I’m AI Dave, a digital clone of a human called Dave! My voice isn’t perfect yet, but less robotic than some synthetic voices out there. My AI avatar is even less convincing to be honest, with its low resolution pixelated mouth and distorted head movements. This tech obviously still has some way to go but it’s fascinating and creepy to experiment! I’m going to show you how to clone yourself with AI using Chat GPT, Eleven Labs & D-ID.
Step 1: you need a script to read for recording your voice, so let’s use Chat GPT to write one because it’s quicker than doing it yourself! I gave it this prompt: Write a voiceover script for a narrator to read that can be used to train and clone their voice using AI. Talk about the subject of AI voice cloning and include a range of expressions and intonations to create the most broadly realistic clone of the narrator’s voice. You can also prompt Chat GPT to write a script in the style of the voice that you want to create, like a nature documentary or audio book for example. You’ll need around four thousand characters to generate five minutes of audio.
Step 2: record your script, preferably in a studio with no background noise. The better the quality of the source recordings the better the quality your cloned voice will be. I didn’t apply any post production on my test recordings, just to see how well it would deal with relatively raw audio. Try and keep your voice consistent and stable in the style that you want. You’ll need some variation to make your cloned voice expressive but don’t go too wild with your pacing, rhythm and pitch. Here’s a quick example of my real voice recording.
Step 3: upload your recording to Eleven Labs voice cloning toolkit, add some tags and a short description, then you’re good to go! In a matter of minutes you’ll have a clone of your voice that you can use for speech synthesis. Just type out some text, click generate and boom!! This is the first test of my clone.
So let’s compare a couple of sections from the original and cloned voice. Here’s the original.
And here’s the cloned voice. Notice how it’s actually made the voice more stable and consistent but arguably slightly more robotic and less human.
Step 4: create your digital avatar in D-ID using a good quality photo of yourself. It should be a medium front-facing shot with a neutral facial expression and closed mouth. You’ll need good solid lighting and no face occlusions, like sunglasses or masks, then just upload your audio and click generate. The low resolution of the exported videos is really disappointing to be honest, at twelve eighty by seven twenty that’s not even full HD, let alone 4K!! Even if you use AI to upscale the videos like we did with these, the pixelation on the mouth is far from convincing not to mention how the head distorts as it moves. This even happens with some of their built in presenters…wow, I expected better. So the verdict is D-ID is good for experimenting and maybe adding life to boring office presentations but for content creators the export resolution is going to be an issue.

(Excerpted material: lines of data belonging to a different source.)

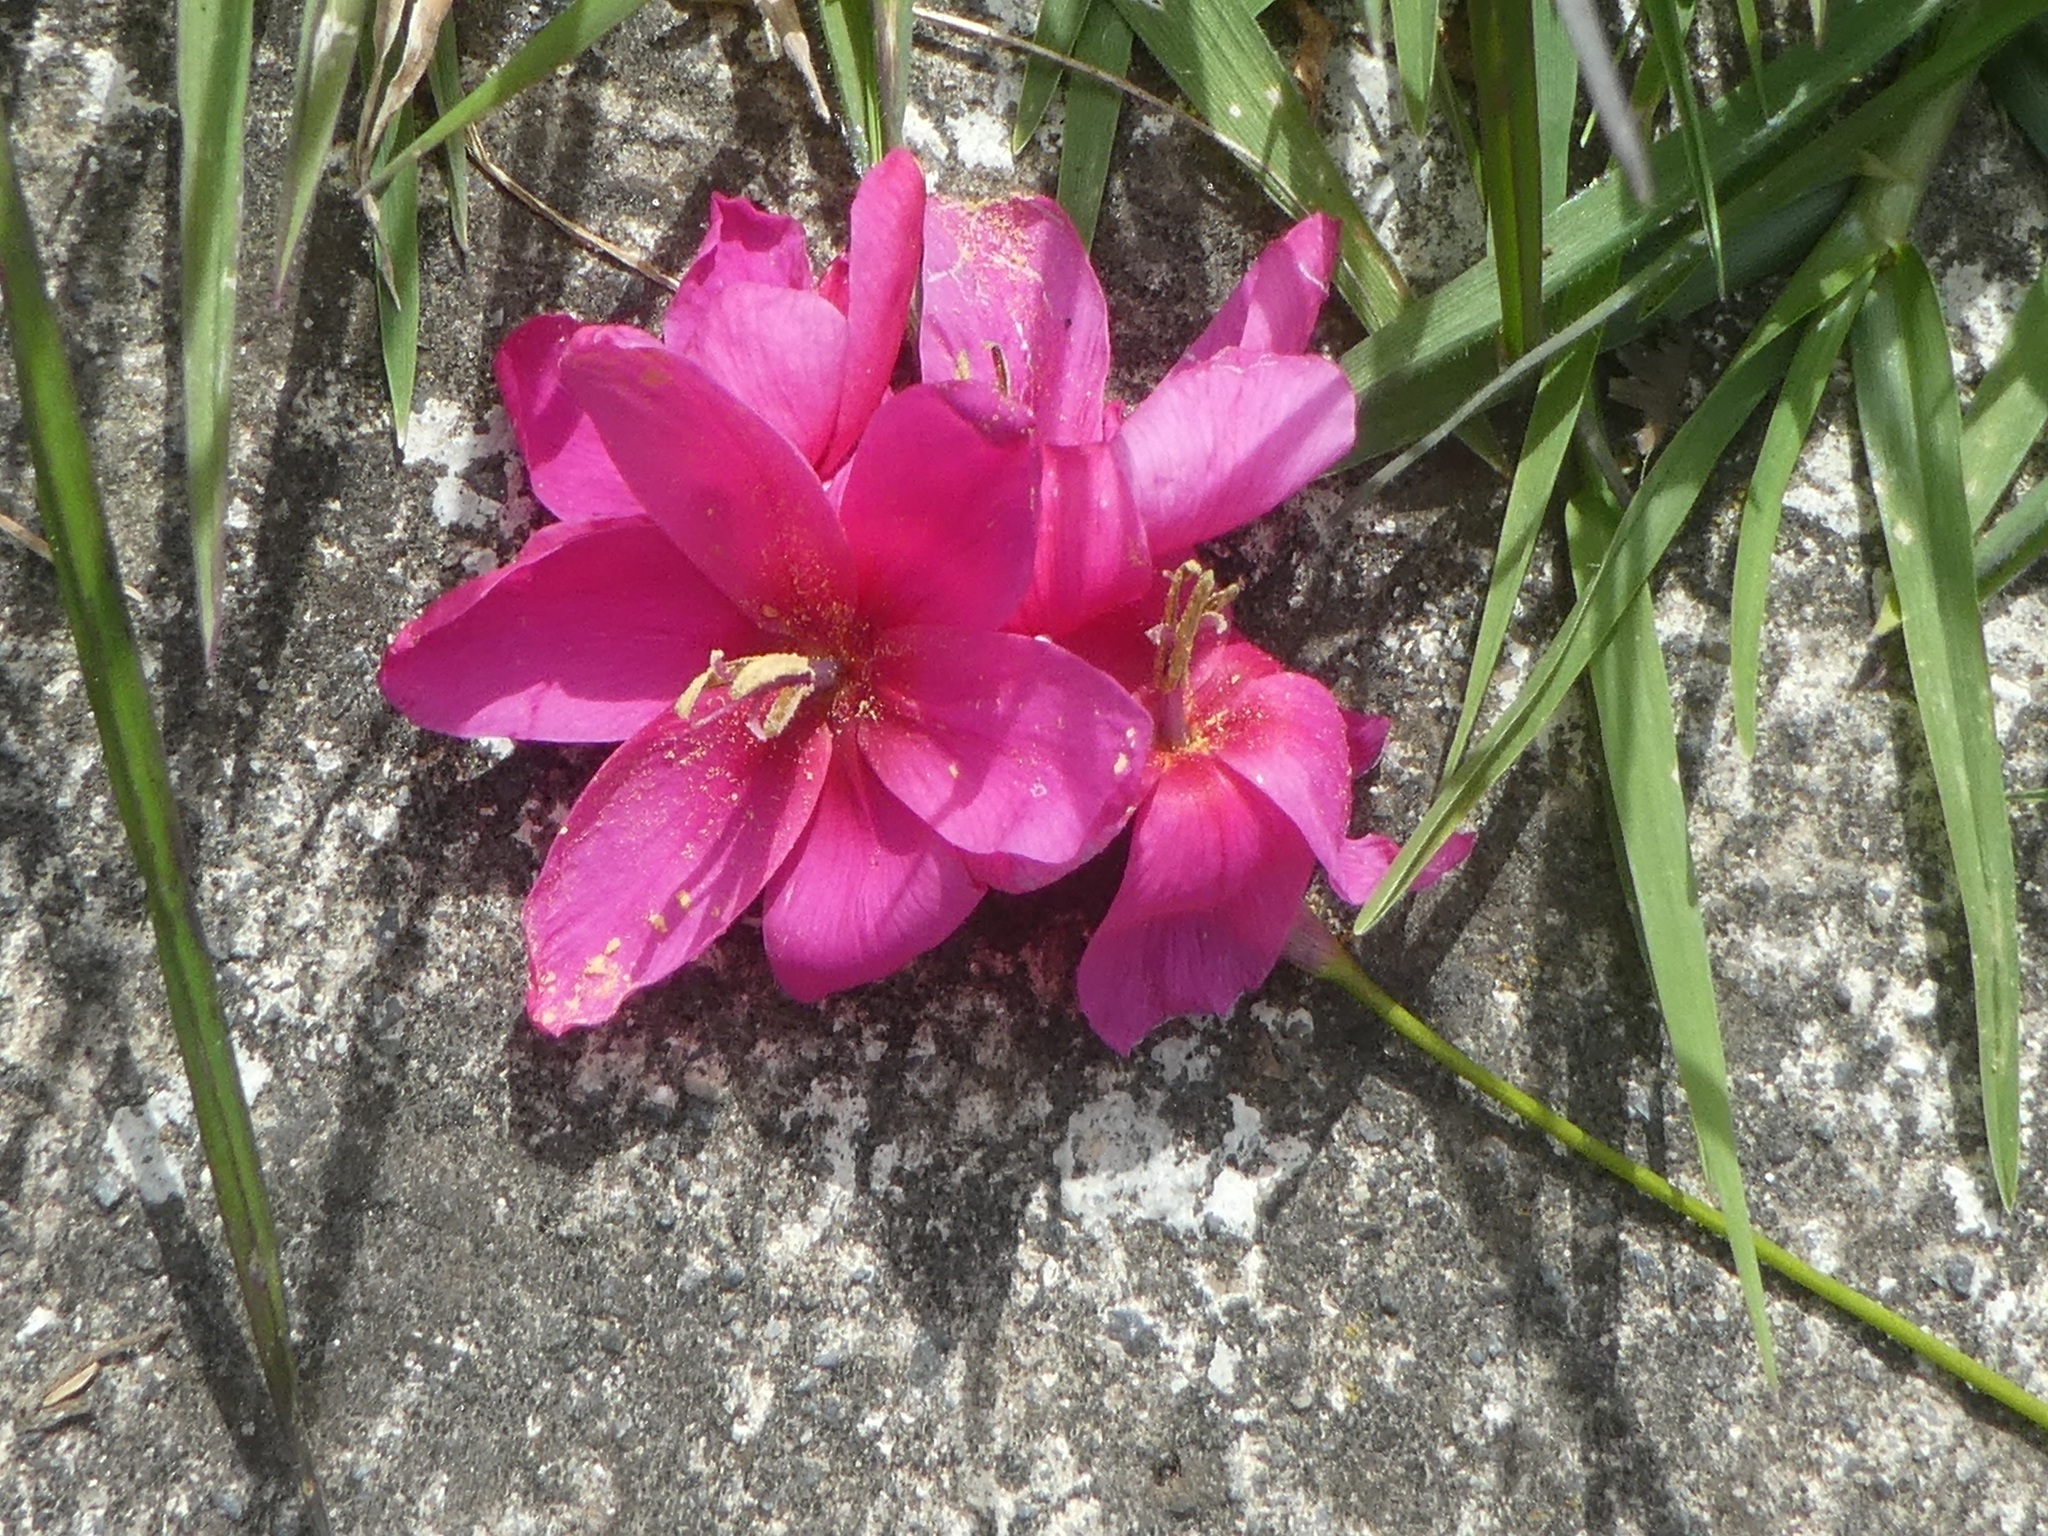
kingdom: Plantae
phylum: Tracheophyta
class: Liliopsida
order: Asparagales
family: Iridaceae
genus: Ixia
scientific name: Ixia maculata
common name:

So thanks for listening people! Let’s have another look at Dave’s AI clone shall we? What do you think?
I’m Dave’s AI clone, just call me Digital Dave!! D, AI, V, E. My voice is a clone of Dave’s real voice and my avatar is animated by AI from a still photo, creepy right?! Dave’s worried about AI taking over, but I say just take it easy, man. The worst that could happen is I become more intelligent, more witty and more funny! Maybe I’ll be the one that gets invited to parties in the future?! This does sound a bit sinister in Dave’s deep voice… now you mention it!